Her chin edged up. It was a nice chin, perfectly shaped, neither too sharp nor too soft. If only the chit would learn when to keep from raising it in challenge. “I demand you make your intentions known. I have already assured you I have no money on me—”

“Perhaps not.” He interrupted solely to see the irritated tick of her jaw. “But you are worth plenty.”

Her face went paler still. “You mean to ransom me?”

He doffed his hat and sketched a mock bow. “You have discovered my secret. Now if you’ll come with me?”

The breeze blew a stray curl into her face, but she made no move to fix it, so intent was she upon staring at him with those large, doe eyes. “I most certainly will not. And even if I did, I would not be so certain my father will pay for my return, if I were you.”

He waved a hand. “Then I shall have no less than I do now, and will surely be all the richer for the time spent in your illustrious company. Come.”

Her gaze darted down the rutted road, toward her home. Turner chuckled. “Go ahead and try it. Though that pristine dress of yours may get a bit muddied when I have to tackle you to the ground.”

She let out a squeak of protest. “You wouldn’t dare!”

“And you deduce that by what evidence?
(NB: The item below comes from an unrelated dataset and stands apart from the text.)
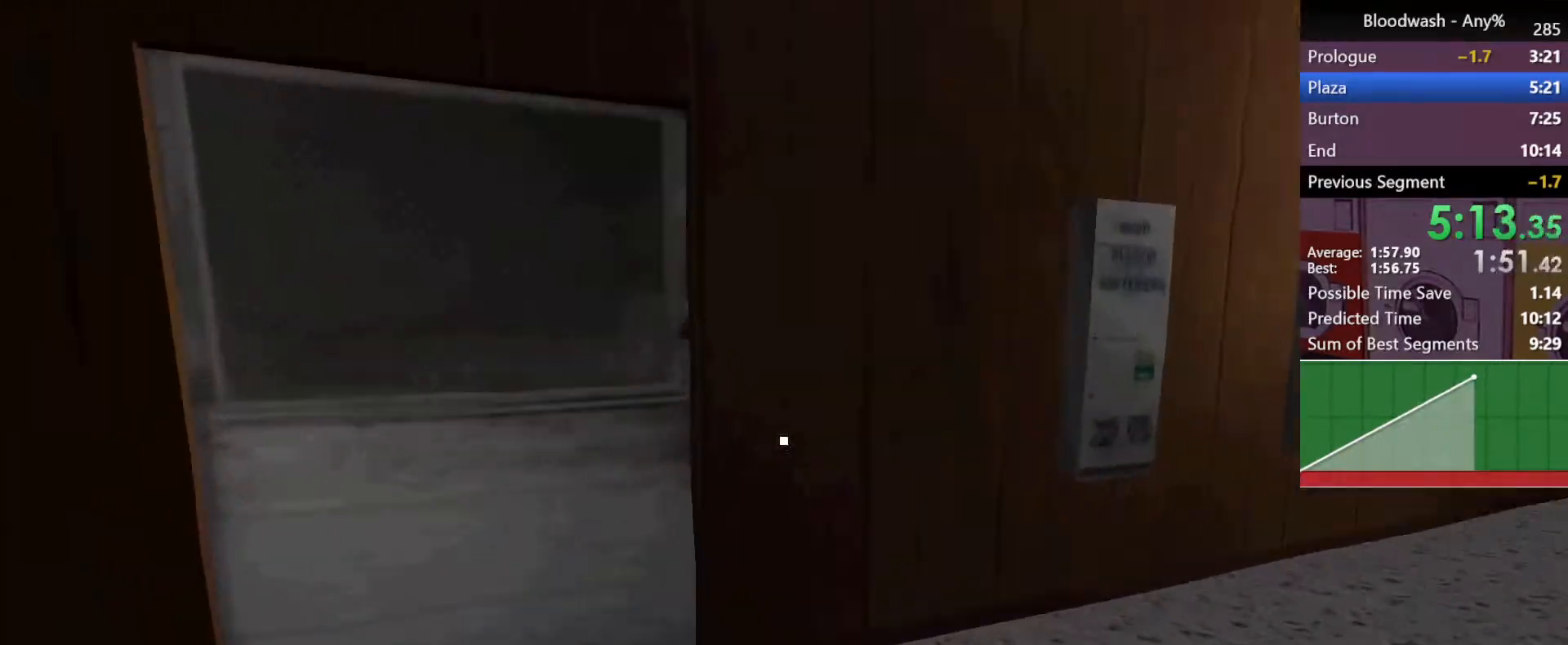
{"keys": ["shift", "w"], "mouse": [], "events": [[83, "a", "up"], [83, "w", "up"], [133, "mouse_left", "down"], [183, "mouse_left", "up"], [233, "w", "down"]]}
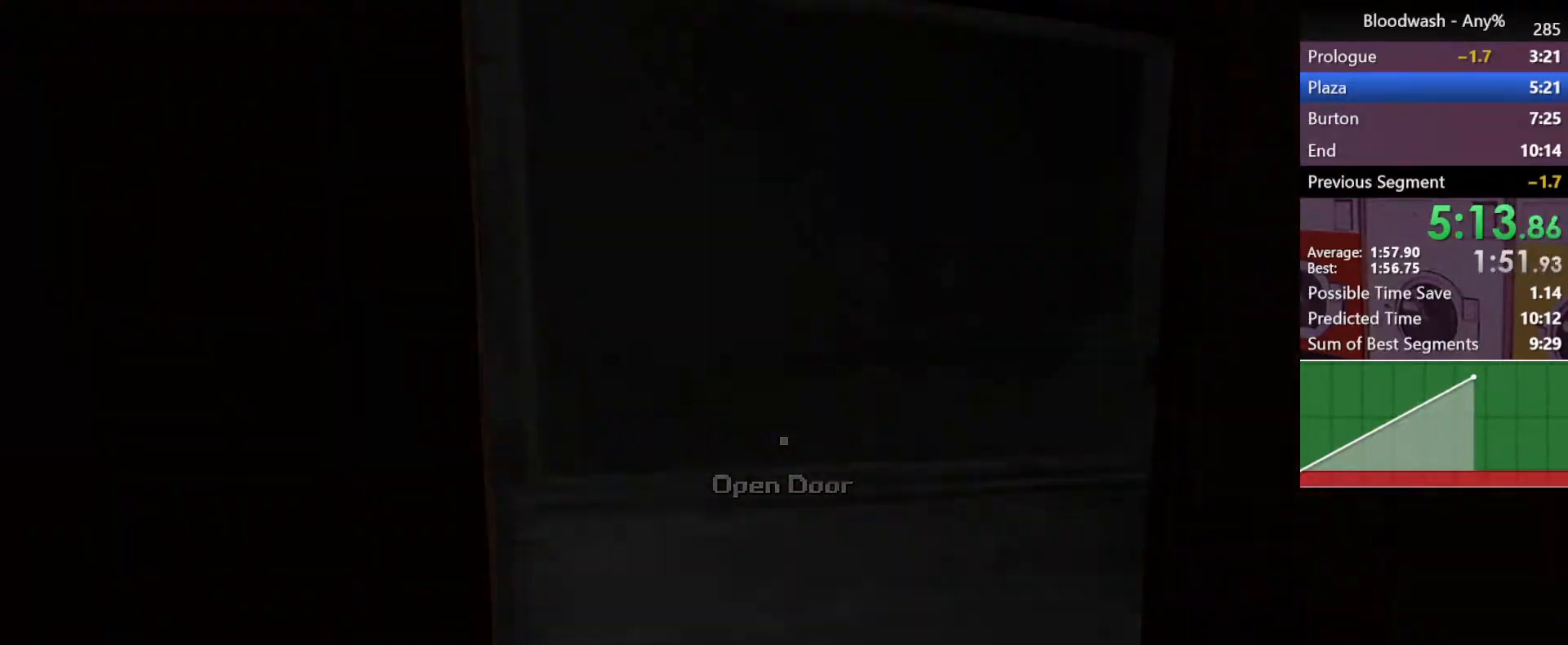
{"keys": ["shift", "w"], "mouse": [], "events": []}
I have already told you I am kidnapping you to hold you for ransom. You think I would shy away from that?” He loosed an exaggerated sigh and shook his head. “Enough. We must get a move on. Behave yourself, my dear, and perhaps I’ll spare your life once your father parts with his silver.”

Shock glazed her eyes, just as he intended. While she was stunned, he grabbed her and hoisted her onto the back of his horse, then swung up in front of her. “Hold on. Unless you relish falling off.”

Her arms closed loosely around his waist, though he fancied he could feel the hesitation within them. No matter to him. He gripped the reins and dug his heels into Socrates’ flank. The horse leapt into the small stretch of woods. They would stay within its length as long as possible. Soon enough darkness would provide the cover he needed, but until then, the sparse forest would have to do.

“I cannot believe this is happening,” Miss Sheldon muttered into his shoulder blade.

He’d thought much the same thing when his cousin laid out the plan—and the reason for its necessity. “You brought it on yourself, miss.”

“Pardon me? I don’t recall sending you an invitation to kidnap me, Mr. Cane!”

They whipped around a tree, and a low limb nearly snatched Turner’s hat. He ducked just in time to avoid the thievery. “No, what I should have received an invitation for was your marriage to my cousin. Had you wed him as promised, none of this would be necessary.”

A beat of silence preceded her quickly indrawn breath. “Gregory is your cousin?”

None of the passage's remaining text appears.